Corporate Responsibility and State False Claims Acts:
Evaluating the Use of Qui Tam Proceedings to Revoke
the Charters of Corporate Polluters
Ryan C. Drake
12 Lewis & Clark L. Rev. 267 (2008)
This Comment examines the use of qui tam proceedings by whistleblowers to obtain standing to request corporate dissolution for environmental crimes. While many commentators have examined the revival of corporate charter revocation as a way to attack repeat environmental offenders, few have examined how a qui tam proceeding may create standing for a whistleblower by allowing the whistleblower to step into the shoes of a state attorney general reluctant to bring a corporate charter revocation proceeding.
The author first examines the history of charter revocation in the United States, including why many modern environmentalists argue for its re-emergence. Looking at current roadblocks facing activist citizens who bring charter revocation petitions, the author analyzes whether a new strategy—using state false claims acts or “whistleblower” statutes—may offer an alternate path for such petitions. Due to problematic standing requirements, citizens have so far been unsuccessful; however, in light of a recent Supreme Court decision, this strategy could prove useful to overcome current bars to the courthouse door.

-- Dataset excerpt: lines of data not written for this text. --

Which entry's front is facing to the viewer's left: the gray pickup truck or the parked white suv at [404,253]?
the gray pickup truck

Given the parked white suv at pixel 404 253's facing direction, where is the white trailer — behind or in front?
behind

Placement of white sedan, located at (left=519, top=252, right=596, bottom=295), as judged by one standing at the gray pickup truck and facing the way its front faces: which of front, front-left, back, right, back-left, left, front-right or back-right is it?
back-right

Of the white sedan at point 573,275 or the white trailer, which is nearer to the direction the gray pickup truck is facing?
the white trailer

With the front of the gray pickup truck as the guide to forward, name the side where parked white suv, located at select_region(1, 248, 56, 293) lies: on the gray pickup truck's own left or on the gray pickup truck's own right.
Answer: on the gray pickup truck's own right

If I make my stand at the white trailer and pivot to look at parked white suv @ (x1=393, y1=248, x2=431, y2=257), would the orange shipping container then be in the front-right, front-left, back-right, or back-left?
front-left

Tracing how false claims act statutes could work hand in hand with charter revocation in the environmental fraud context, the Comment then looks to Delaware and California as models for attempting the new approach of using a statutorily defined and protected whistleblower to “stand in the shoes” of an attorney general who is pressured to ignore repeat environmental offenders for political and economic considerations. While setbacks include potentially large costs to the plaintiff, a reluctant judiciary, and increased complexity in an already difficult prosecutorial environment, plaintiffs may still be attracted by the potential of a large share in the government’s recovery in a qui tam proceeding. The Comment concludes that while the idea is novel, and case law on the issue is sparse, the increasing number of states adopting greater qui tam provisions provides hope to concerned citizens frustrated with the current prosecutorial environment.

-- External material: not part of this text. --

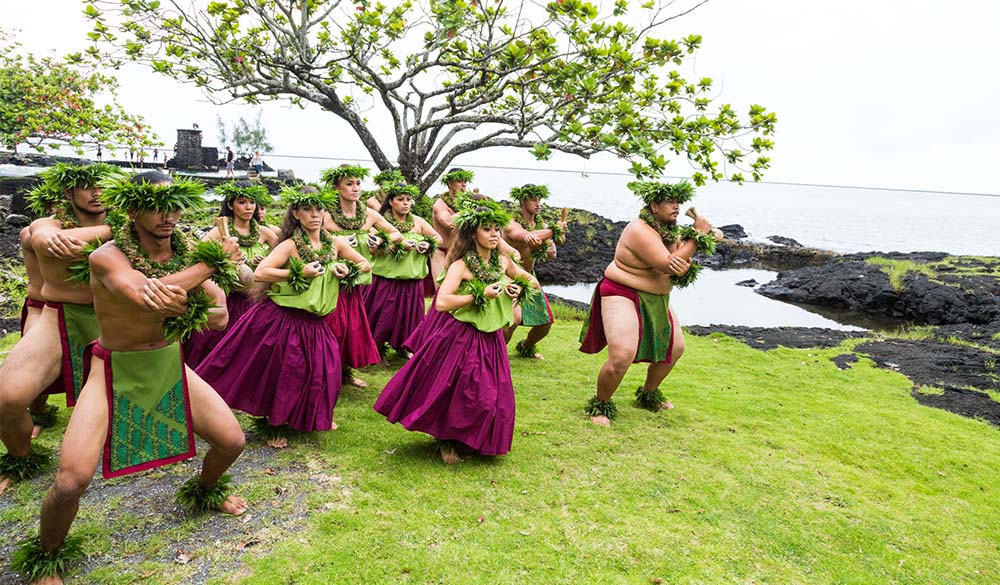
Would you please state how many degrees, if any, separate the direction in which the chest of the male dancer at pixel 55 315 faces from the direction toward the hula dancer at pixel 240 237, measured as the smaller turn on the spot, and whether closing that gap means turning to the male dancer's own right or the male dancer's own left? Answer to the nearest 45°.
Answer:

Fiat Taxation and the Elimination of the
Federal Reserve and Income Tax
Jesse Cowell
12 Lewis & Clark L. Rev. 295 (2008)
The Federal Income Tax is a needless drain on American society. This Comment proposes that we revolutionize our tax scheme and replace the Income Tax with a “fiat” taxation system. Recognizing the deeply ingrained tradition of the Federal Reserve and the Federal Income Tax itself, the author first explores the history and policy behind these institutions. Ultimately, as tradition alone proves an insufficient justification for maintaining our flawed system, the author proposes a less burdensome solution. Under the proposed system, Congress would eliminate the Federal Reserve and take back its power to regulate coinage. Rather than printing money, dispersing it to the public, and asking for it back, Congress (through its appointed committees or agencies) would simply keep the portion of currency necessary for the federal budget and disperse the rest. The superfluous middlemen—the IRS and the Federal Reserve—would be eliminated from the system, with incredible public benefit.